Where a line of the listing below includes the word "plugin", reproduce that line.

## Data

■ ■ ■ ■

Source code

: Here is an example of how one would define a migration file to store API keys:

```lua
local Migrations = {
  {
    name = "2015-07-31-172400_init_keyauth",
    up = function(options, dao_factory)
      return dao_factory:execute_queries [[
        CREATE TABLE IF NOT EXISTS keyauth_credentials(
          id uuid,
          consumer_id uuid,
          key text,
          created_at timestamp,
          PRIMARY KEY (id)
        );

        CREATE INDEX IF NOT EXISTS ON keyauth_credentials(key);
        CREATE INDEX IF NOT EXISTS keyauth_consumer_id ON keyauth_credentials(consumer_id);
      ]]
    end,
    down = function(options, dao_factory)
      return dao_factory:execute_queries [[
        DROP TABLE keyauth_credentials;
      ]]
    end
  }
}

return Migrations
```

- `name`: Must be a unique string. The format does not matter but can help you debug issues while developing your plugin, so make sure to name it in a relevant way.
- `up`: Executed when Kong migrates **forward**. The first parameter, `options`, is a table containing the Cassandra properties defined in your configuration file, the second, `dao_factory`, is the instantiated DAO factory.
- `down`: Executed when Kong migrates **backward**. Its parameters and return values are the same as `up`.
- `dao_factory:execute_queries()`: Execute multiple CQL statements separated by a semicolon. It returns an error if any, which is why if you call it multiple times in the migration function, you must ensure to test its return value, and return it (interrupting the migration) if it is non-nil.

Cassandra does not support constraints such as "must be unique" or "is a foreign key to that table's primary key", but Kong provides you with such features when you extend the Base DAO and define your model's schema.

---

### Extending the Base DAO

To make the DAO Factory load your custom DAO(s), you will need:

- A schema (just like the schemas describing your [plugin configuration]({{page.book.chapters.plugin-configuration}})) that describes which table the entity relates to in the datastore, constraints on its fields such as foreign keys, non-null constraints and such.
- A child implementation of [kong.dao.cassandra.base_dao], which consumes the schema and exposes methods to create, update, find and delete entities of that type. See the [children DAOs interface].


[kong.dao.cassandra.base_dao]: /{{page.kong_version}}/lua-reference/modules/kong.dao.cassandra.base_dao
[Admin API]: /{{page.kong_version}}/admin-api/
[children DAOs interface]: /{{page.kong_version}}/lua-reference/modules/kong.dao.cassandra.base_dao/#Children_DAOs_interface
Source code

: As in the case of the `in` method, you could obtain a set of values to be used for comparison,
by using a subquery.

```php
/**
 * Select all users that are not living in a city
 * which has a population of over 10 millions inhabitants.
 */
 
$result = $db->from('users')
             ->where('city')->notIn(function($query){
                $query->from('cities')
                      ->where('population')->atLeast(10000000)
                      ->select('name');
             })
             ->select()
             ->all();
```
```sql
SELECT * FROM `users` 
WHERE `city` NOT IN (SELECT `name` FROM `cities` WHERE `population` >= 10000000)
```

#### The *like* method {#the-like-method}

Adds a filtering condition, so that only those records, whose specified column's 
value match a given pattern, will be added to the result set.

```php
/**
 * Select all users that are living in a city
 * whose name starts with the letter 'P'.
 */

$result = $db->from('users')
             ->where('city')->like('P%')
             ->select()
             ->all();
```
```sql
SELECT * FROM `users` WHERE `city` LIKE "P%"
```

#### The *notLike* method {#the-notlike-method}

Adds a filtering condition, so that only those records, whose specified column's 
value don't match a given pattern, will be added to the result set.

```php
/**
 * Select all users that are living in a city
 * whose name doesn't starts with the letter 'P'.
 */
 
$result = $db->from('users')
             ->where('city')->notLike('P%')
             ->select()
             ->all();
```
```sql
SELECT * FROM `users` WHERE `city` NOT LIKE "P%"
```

■ ■ ■ ■

## Exercise solution
- `name`: Must be a unique string. The format does not matter but can help you debug issues while developing your plugin, so make sure to name it in a relevant way.
- A schema (just like the schemas describing your [plugin configuration]({{page.book.chapters.plugin-configuration}})) that describes which table the entity relates to in the datastore, constraints on its fields such as foreign keys, non-null constraints and such.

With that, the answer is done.